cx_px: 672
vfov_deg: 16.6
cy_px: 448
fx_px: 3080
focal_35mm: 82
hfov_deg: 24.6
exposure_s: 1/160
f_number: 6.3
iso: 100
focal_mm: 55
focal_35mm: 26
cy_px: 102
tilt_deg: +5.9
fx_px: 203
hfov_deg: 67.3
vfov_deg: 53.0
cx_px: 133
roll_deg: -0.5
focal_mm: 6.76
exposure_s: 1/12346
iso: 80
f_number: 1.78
○ ○ ○ ○ ○ ○ ○
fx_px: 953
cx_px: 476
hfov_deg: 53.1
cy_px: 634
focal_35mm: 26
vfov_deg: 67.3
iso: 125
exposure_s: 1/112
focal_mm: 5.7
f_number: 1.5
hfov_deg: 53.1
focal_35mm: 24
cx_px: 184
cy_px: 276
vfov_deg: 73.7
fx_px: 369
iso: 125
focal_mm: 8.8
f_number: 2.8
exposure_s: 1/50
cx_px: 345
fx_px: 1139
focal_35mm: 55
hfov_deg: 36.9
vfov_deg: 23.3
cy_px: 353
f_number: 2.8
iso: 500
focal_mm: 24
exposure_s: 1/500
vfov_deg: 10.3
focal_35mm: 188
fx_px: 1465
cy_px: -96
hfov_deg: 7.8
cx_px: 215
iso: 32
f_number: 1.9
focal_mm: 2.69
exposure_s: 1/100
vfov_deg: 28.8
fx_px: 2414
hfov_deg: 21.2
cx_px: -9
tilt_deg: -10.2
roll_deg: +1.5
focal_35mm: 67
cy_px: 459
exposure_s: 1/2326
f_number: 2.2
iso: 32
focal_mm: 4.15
○ ○ ○ ○ ○ ○ ○
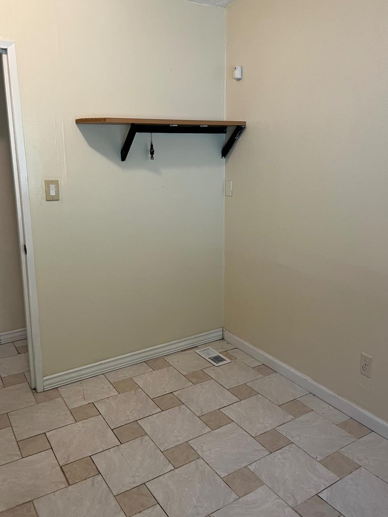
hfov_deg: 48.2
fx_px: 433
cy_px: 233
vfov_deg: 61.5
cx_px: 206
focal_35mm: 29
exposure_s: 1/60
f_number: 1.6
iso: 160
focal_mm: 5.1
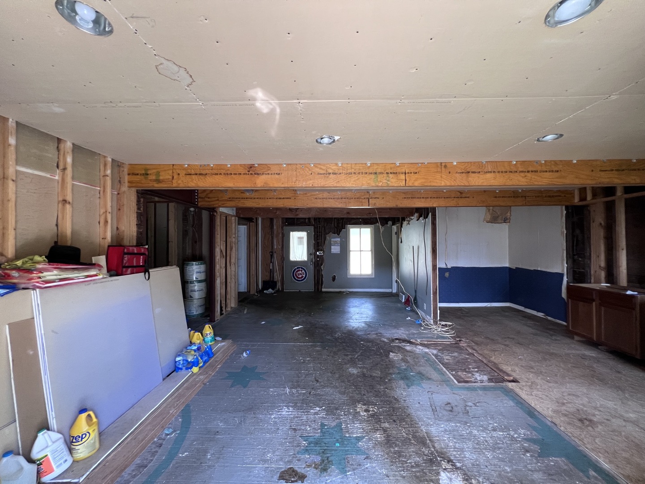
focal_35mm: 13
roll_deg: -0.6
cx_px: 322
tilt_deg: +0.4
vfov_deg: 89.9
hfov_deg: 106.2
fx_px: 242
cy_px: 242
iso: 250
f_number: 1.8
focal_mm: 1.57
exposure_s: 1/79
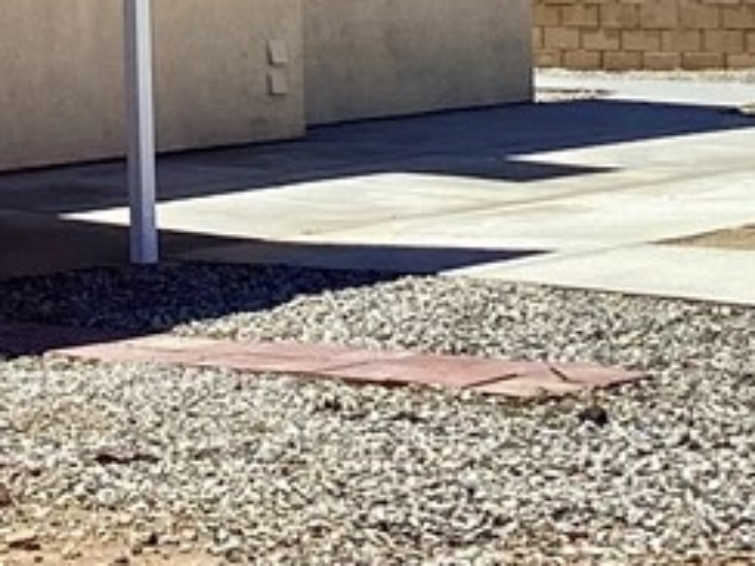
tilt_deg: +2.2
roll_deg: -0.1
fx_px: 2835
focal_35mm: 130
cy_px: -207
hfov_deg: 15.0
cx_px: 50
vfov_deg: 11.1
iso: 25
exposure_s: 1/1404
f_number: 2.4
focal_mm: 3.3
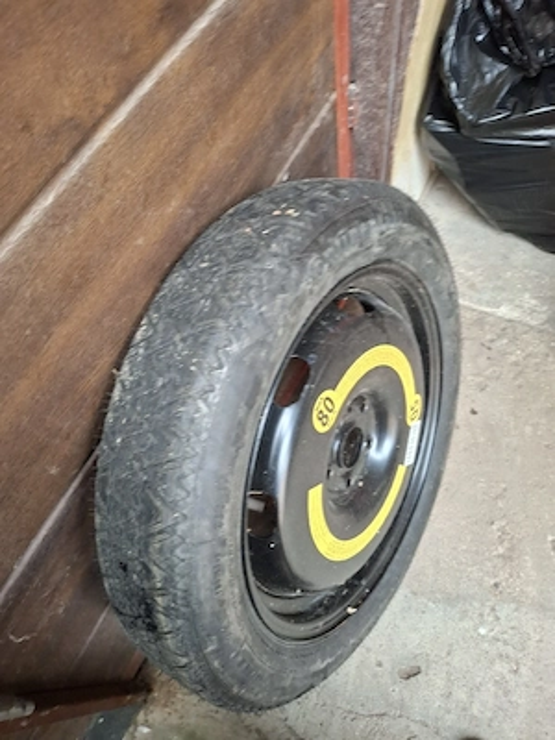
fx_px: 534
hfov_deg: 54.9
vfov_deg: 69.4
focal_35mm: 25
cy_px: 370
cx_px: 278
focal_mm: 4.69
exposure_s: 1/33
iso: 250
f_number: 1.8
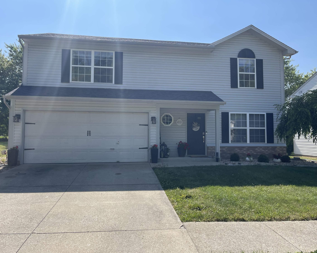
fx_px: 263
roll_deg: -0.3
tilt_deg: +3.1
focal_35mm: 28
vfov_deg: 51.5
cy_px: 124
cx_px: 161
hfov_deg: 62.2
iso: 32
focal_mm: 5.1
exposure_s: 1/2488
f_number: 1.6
○ ○ ○ ○ ○ ○ ○
**Instructions for the task**
From the listing above, output exactly the run of lines that starts with the line containing "focal_mm: 8.8" and ends with the line containing "focal_mm: 4.15".

**Solved problem**
focal_mm: 8.8
f_number: 2.8
exposure_s: 1/50
cx_px: 345
fx_px: 1139
focal_35mm: 55
hfov_deg: 36.9
vfov_deg: 23.3
cy_px: 353
f_number: 2.8
iso: 500
focal_mm: 24
exposure_s: 1/500
vfov_deg: 10.3
focal_35mm: 188
fx_px: 1465
cy_px: -96
hfov_deg: 7.8
cx_px: 215
iso: 32
f_number: 1.9
focal_mm: 2.69
exposure_s: 1/100
vfov_deg: 28.8
fx_px: 2414
hfov_deg: 21.2
cx_px: -9
tilt_deg: -10.2
roll_deg: +1.5
focal_35mm: 67
cy_px: 459
exposure_s: 1/2326
f_number: 2.2
iso: 32
focal_mm: 4.15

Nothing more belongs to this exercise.